##### Passage to read #####
Sporadic hang in subprocess.run

Hi all!

I am having (very) intermittent problems with calls to subprocess.run() hanging using Python 3.7.3 on Linux.

I have a Python script which, roughly speaking, does this:

def thread_body():
    subprocess.run(["long_running_process"], close_fds=False)
    
threading.Thread(target=thread_body).start()

while True:
    subprocess.run(["short_running_process"], capture_output=True, timeout=1)

I find that occasionally the run() of short_running_process never returns. When it happens, short_running_process appears to be a zombie, and the python script is stuck here. So I guess something is going wrong such that the errpipe is never written to, and subprocess ends up waiting forever.

While it would be nice to work out why this happens, it strikes me that also it might be better if this errpipe were non-blocking and so we could read from it while respecting the timeout. Does that make any sense?

Any thoughts would be most welcome.

1 Like

Are you able to reproduce the issue on any newer version of Python? A fix may have been added later in the 3.7 series, or may well be there in the current 3.11.

Hmm. I don’t know if this is necessarily a problem per se, but it’s overkill - spawning a thread which just blocks on another process. You could, instead, just start the process from the main thread, and then work directly with it as a non-blocking process.

Does the actual script do other work in this thread, and if so, can it be reworked as a “process has now terminated” event of some sort? And if you CAN simplify this down, does that solve your problems with the other processes?

Hi Steve,

Are you able to reproduce the issue on any newer version of Python? A fix may have been added later in the 3.7 series, or may well be there in the current 3.11.

As yet the only place I can reproduce the bug is on an embedded system (on which changing the Python version is difficult) running a torture test for many hours. I’m trying to find an easier reproduction recipe but it really doesn’t happen very often.

I backported the fix for this bug, which didn’t help. I think that case is slightly different, as with my bug there is no shell or sub-sub process involved.

Hi Chris,

Does the actual script do other work in this thread, and if so, can it be reworked as a “process has now terminated” event of some sort? And if you CAN simplify this down, does that solve your problems with the other processes?

It doesn’t do much; to flesh it out a little, it’s really more like

def thread_body():
    while True:
        subprocess.run(["long_running_process"], close_fds=False)
        do_some_stuff()

Can you elaborate a little on how I could have some code triggered when long_running_process terminates?

Thanks!

Oh, it’s actually a looped thing. That’s a little harder to transform, although definitely not impossible. Depending on how quickly you need it to respond, and how frequently your other loop iterates (one second in your example), you could do something like this:

def spawn_longrunner(): # give it a better name based on what it actually does
    global longrunner
    longrunner = subprocess.Popen(["long_running_process"], close_fds=False)
#####
Required work:
[a] Quote the part of the subprocess hang thread between "As yet the only" and "sub-sub process involved.", inclusive.
[b] In the subprocess hang thread, which Python version and operating system was the original poster using when subprocess.run() hung?
[c] Continue the forum thread about the subprocess.run hang from the point where it stops.
The items that follow come from a separate source and are not part of the forum thread.
##### Records supplied #####
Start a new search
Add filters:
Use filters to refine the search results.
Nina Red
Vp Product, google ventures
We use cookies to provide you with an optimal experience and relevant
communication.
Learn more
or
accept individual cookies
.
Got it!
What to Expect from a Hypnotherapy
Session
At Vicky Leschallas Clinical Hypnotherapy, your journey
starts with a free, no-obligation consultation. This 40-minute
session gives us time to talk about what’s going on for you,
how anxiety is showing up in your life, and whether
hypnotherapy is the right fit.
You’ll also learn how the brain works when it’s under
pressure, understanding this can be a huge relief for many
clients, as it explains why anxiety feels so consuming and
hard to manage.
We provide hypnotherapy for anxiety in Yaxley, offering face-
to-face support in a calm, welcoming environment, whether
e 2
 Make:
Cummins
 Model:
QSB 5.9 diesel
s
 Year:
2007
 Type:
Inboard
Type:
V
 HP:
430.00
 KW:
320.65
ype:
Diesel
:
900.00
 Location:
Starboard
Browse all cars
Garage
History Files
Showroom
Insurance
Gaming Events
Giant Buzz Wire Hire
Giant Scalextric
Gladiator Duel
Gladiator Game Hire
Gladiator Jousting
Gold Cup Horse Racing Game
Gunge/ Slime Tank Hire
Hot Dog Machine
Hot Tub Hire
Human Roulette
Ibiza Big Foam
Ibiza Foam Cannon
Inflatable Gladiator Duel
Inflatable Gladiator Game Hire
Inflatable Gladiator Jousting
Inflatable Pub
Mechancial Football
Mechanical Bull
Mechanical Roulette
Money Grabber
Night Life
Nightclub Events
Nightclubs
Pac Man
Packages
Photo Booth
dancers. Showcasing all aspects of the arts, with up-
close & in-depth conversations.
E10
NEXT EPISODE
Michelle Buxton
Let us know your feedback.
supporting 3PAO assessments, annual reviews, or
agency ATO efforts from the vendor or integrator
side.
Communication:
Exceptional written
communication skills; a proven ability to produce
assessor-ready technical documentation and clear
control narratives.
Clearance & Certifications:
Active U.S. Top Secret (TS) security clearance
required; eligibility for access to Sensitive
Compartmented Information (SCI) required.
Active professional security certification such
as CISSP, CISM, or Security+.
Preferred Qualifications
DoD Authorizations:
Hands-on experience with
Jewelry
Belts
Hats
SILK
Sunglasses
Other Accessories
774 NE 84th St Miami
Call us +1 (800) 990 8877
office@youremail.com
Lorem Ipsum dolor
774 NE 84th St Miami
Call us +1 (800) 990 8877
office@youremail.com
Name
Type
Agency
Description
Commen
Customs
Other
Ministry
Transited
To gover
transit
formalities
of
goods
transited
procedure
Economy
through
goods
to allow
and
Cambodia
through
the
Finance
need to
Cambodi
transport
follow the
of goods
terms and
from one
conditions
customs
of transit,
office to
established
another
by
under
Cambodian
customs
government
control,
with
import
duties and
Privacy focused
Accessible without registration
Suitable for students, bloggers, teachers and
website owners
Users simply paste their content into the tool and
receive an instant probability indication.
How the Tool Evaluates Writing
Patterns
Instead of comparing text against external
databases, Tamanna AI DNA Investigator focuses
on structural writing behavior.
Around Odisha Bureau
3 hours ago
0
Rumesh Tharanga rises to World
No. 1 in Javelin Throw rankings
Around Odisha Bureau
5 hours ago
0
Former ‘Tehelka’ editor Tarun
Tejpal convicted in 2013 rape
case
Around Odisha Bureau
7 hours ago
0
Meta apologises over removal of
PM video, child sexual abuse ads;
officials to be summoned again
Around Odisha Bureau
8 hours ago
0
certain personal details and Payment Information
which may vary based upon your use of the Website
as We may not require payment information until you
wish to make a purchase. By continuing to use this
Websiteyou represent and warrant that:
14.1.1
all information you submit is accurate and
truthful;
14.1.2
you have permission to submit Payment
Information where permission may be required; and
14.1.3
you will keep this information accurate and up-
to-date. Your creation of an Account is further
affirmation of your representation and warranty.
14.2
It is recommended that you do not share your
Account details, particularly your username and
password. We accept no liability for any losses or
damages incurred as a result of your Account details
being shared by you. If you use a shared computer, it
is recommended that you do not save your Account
#####
Response list:
[a]
As yet the only place I can reproduce the bug is on an embedded system (on which changing the Python version is difficult) running a torture test for many hours. I’m trying to find an easier reproduction recipe but it really doesn’t happen very often.

I backported the fix for this bug, which didn’t help. I think that case is slightly different, as with my bug there is no shell or sub-sub process involved.

[b] Python 3.7.3 on Linux.

[c]
spawn_longrunner()
while True:
    subprocess.run(["short_running_process"], capture_output=True, timeout=1)
    if longrunner.returncode is not None:
        do_some_stuff()
        spawn_longrunner()

In effect, what this does is: Every time you finish one of the short-running processes, check if the long-running one has finished; if so, do the subsequent work, and then restart. (I’m assuming here that do_some_stuff() is relatively fast and doesn’t itself need to be parallelized against the short-running processes; if that’s not the case, you definitely want threads or something here.)

That might not be suitable, though. Trouble is, to get a more effective event-driven system, you would need to do a bigger transformation of your code. Here’s how you could do it with asyncio. There’s a lot more code here because I’ve gone for fully-runnable rather than any stubs; hopefully that’s useful.

import asyncio

# Be my own short-running process
import sys
if "subproc" in sys.argv:
	print("Hi, here's some output")
	import time
	time.sleep(0.5)
	print("Here's some more")
	# Uncomment to see the timeout in force
	#time.sleep(1.5)
	#print("I'll have timed out before this")
	sys.exit()
# End subprocess code, now back to the main

def do_some_stuff():
	print("Doing some stuff!")

async def long_running_processes():
	while True:
		global proc; proc = await asyncio.create_subprocess_exec("sleep", "10", close_fds=False)
		await proc.wait() # Wait for termination
		do_some_stuff()

async def main():
	thread = asyncio.create_task(long_running_processes())
	while True:
		proc = await asyncio.create_subprocess_exec("python3", "aioparallel.py", "subproc", stdout=asyncio.subprocess.PIPE)
		try:
			out, err = await asyncio.wait_for(proc.communicate(), timeout=1)
		except asyncio.TimeoutError:
			print("Stopped the subprocess after one second")
			proc.kill()
		else:
			print("Got %d lines of output" % len(out.decode().strip().split("\n")))

loop = asyncio.new_event_loop()
asyncio.set_event_loop(loop)
try:
	loop.run_until_complete(main())
finally:
	proc.kill()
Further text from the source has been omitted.